Le premier ministre du Pakistan va être inculpé le 13 février pour outrage à la Cour suprême pour avoir refusé depuis deux ans de relancer une procédure judiciaire en Suisse pour des détournements de fonds présumés par le très impopulaire président Asif Ali Zardari, dont le pouvoir est déjà vacillant.

La fermeté de la Cour met davantage en difficulté un chef de l'État et un gouvernement très impopulaires, accusés de corruption et de mauvaise gouvernance et confrontés à l'hostilité croissante de la toute puissante armée, le tout sur fond de crise économique aiguë.

Les soubresauts politiques au Pakistan sont également scrutés de près par les puissance occidentales parce qu'il est la seule puissance militaire nucléaire du monde musulman, en proie à une vague extrêmement meurtrière d'attentats des islamistes radicaux, et ses zones tribales du nord-ouest sont le principal sanctuaire d'Al-Qaïda dans le monde et la base arrière des talibans afghans.

Une inculpation contraindrait à la démission le premier ministre Yousuf Raza Gilani, qui n'est pas lui-même impliqué dans le fond de «l'affaire des comptes suisses» de M. Zardari, un scénario qui affaiblirait encore davantage le pouvoir du chef de l'État et pourrait déclencher des élections législatives anticipées, alors qu'elles sont prévues en 2013.

Le juge qui présidait l'audience, Nasir-ul-Mulk, a déclaré à la Cour qu'il y avait matière à poursuivre M. Gilani malgré l'insistance du gouvernement à invoquer l'immunité judiciaire dont jouit le chef de l'État en exercice.

«L'audience est ajournée au 13 février pour rédiger les chefs d'accusation.
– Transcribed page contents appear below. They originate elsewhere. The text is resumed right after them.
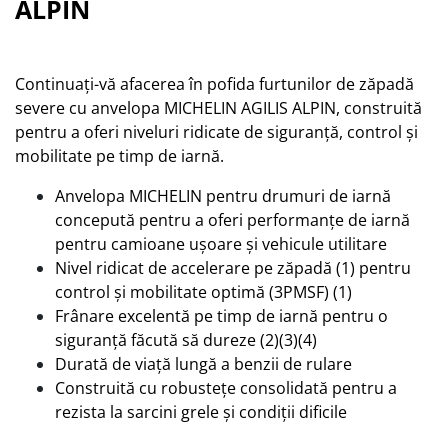
ALPIN
Continuați-vă afacerea în pofida furtunilor de zăpadă
severe cu anvelopa MICHELIN AGILIS ALPIN, construită
pentru a oferi niveluri ridicate de siguranță, control și
mobilitate pe timp de iarnă.
Anvelopa MICHELIN pentru drumuri de iarnă
concepută pentru a oferi performanțe de iarnă
pentru camioane ușoare și vehicule utilitare
Nivel ridicat de accelerare pe zăpadă (1) pentru
control și mobilitate optimă (3PMSF) (1)
Frânare excelentă pe timp de iarnă pentru o
siguranță făcută să dureze (2)(3)(4)
Durată de viață lungă a benzii de rulare
Construită cu robustețe consolidată pentru a
rezista la sarcini grele și condiții dificile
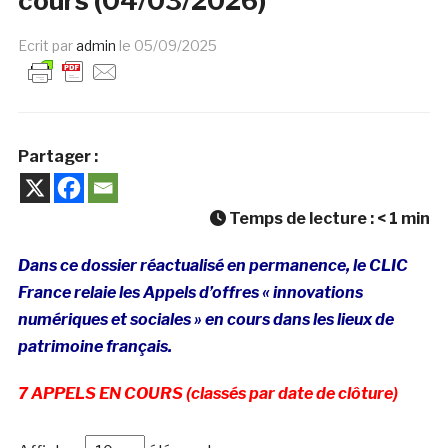
cours (04/03/2026)
Ecrit par
admin
le
05/09/2025
Partager :
Temps de lecture :
< 1
min
Dans ce dossier réactualisé en permanence, le CLIC
France relaie les Appels d’offres « innovations
numériques et sociales » en cours dans les lieux de
patrimoine français.
7 APPELS EN COURS
(classés par date de clôture)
La présence du premier ministre sera requise devant la Cour», a ajouté le juge Mulk.

La Cour suprême avait annulé en 2009 un décret d'amnistie générale de 2007 exonérant M. Zardari de poursuites notamment dans une affaire de détournements présumés de fonds publics dans les années 1990 transférés sur des comptes en Suisse. Elle avait alors sommé le gouvernement de demander à la justice suisse de rouvrir les procédures judiciaires, ce qu'il n'a jamais fait.

«Nous avons le droit de faire appel et ce sera à la Cour de juger si elle suspend ou non son jugement le cas échéant», a commenté jeudi l'avocat de M. Gilani, Aitzaz Ahsan, ajoutant: «Nous déciderons quand nous aurons une copie du jugement».

Le 19 janvier, le premier ministre avait comparu en personne devant la Cour suprême qui avait ajourné l'audience pour laisser le temps au gouvernement de se plier à son injonction ou rendre ses arguments pour prouver que l'immunité présidentielle s'appliquait dans le cas des «comptes suisses».

«Écrire une lettre aux autorités suisses (pour qu'elles rouvrent la procédure) ne pose pas de problème», avait toutefois expliqué son avocat Aitzaz Ahsan, assurant que l'immunité présidentielle préserverait alors M. Zardari.

La Cour suprême en a manifestement jugé autrement jeudi.

Or, en 2010, le procureur de Genève avait déjà estimé qu'il ne pourrait rouvrir le dossier tant que M. Zardari serait président, en raison de cette immunité.

L'affaire remonte à 2007, lorsque le président d'alors, le général Pervez Musharraf, en grande difficulté, avait conclu une alliance secrète avec l'ex-première ministre Benazir Bhutto, leader de l'opposition de retour d'exil, pour un futur partage du pouvoir à l'occasion des législatives de 2008.

Pour cela, il avait décrété une amnistie générale exonérant plus de 8000 personnes -dont Benazir Bhutto et son époux Asif Ali Zardari- de toutes poursuites pour corruption. Le couple était notamment sous le coup d'enquêtes pour des détournements présumés de fonds publics du temps où elle était première ministre (1988-90 et 1993-96) et lui ministre.

Après l'assassinat de Mme Bhutto dans un attentat en décembre 2007, et la large victoire de son parti aux législatives de février 2008, M. Zardari avait été élu président par le Parlement.

En 2009, la Cour suprême avait annulé le décret d'amnistie de 2007.